Over the last semester, we’ve been working with Wayne Graham at the Swem Library and some students and staff at the Charles Center to create a digital repository of honors theses. I just received my first email notification of a submission– an honors thesis by Sara Thomas entitled From Shadwell to Monticello: The Material Culture of Slavery, 1760-1774. Sarah is finishing up an interdisciplinary major in “Jefferson Studies” working closely with Jim Whittenburg:
…also give thanks to James Whittenburg for agreeing to the idea of a self-designed “Jefferson Studies,” major in the first place. I thank him for his tremendous support over the past four years, for driving me around Virginia to see the sites, and for asking tough questions about Jefferson.
I spent a few minutes reading through Sara’s thesis and found it a very interesting piece of scholarship. Without the electronic repository and email notification, I never would have been aware of this work or the fascinating major Sara had designed. I’m looking forward to seeing what other interesting things find their way to my inbox as we continue with this project. (I also think it’s a tribute to Jim’s commitment to his students that he receives thanks not only for his intellectual acumen but also for his chauffeuring skills!)

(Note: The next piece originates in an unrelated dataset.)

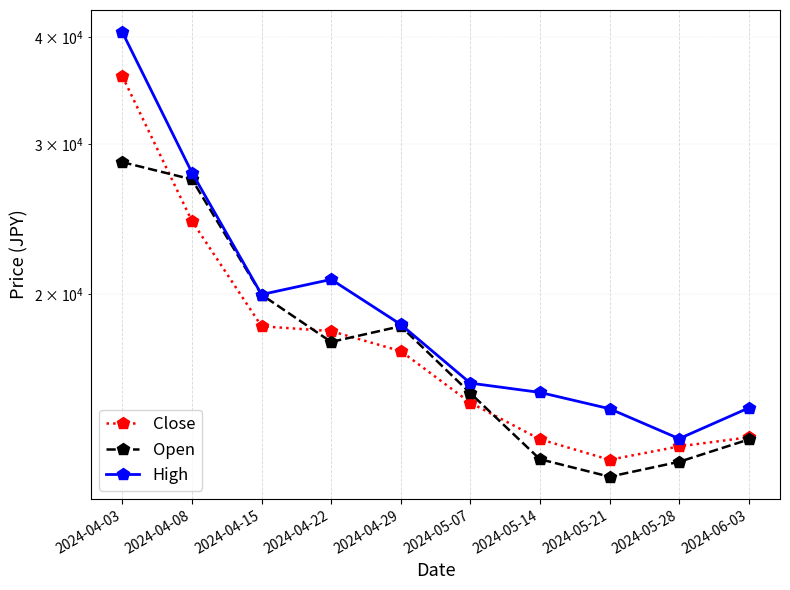

At which label is Close closest to 24390?

2024-04-08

Harvard is following William and Mary’s lead in creating a central repository of senior theses. The “Free Thesis Project” is a student initiative of the Harvard Free College Culture group and is seen as a student-led extension of the open access motion recently enacted by the Faculty of Arts and Sciences. The faculty project is being coordinated by Harvard University Library’s Office of Scholarly Communication. Typically Harvard has only retained hard copies of theses that receive honors or above.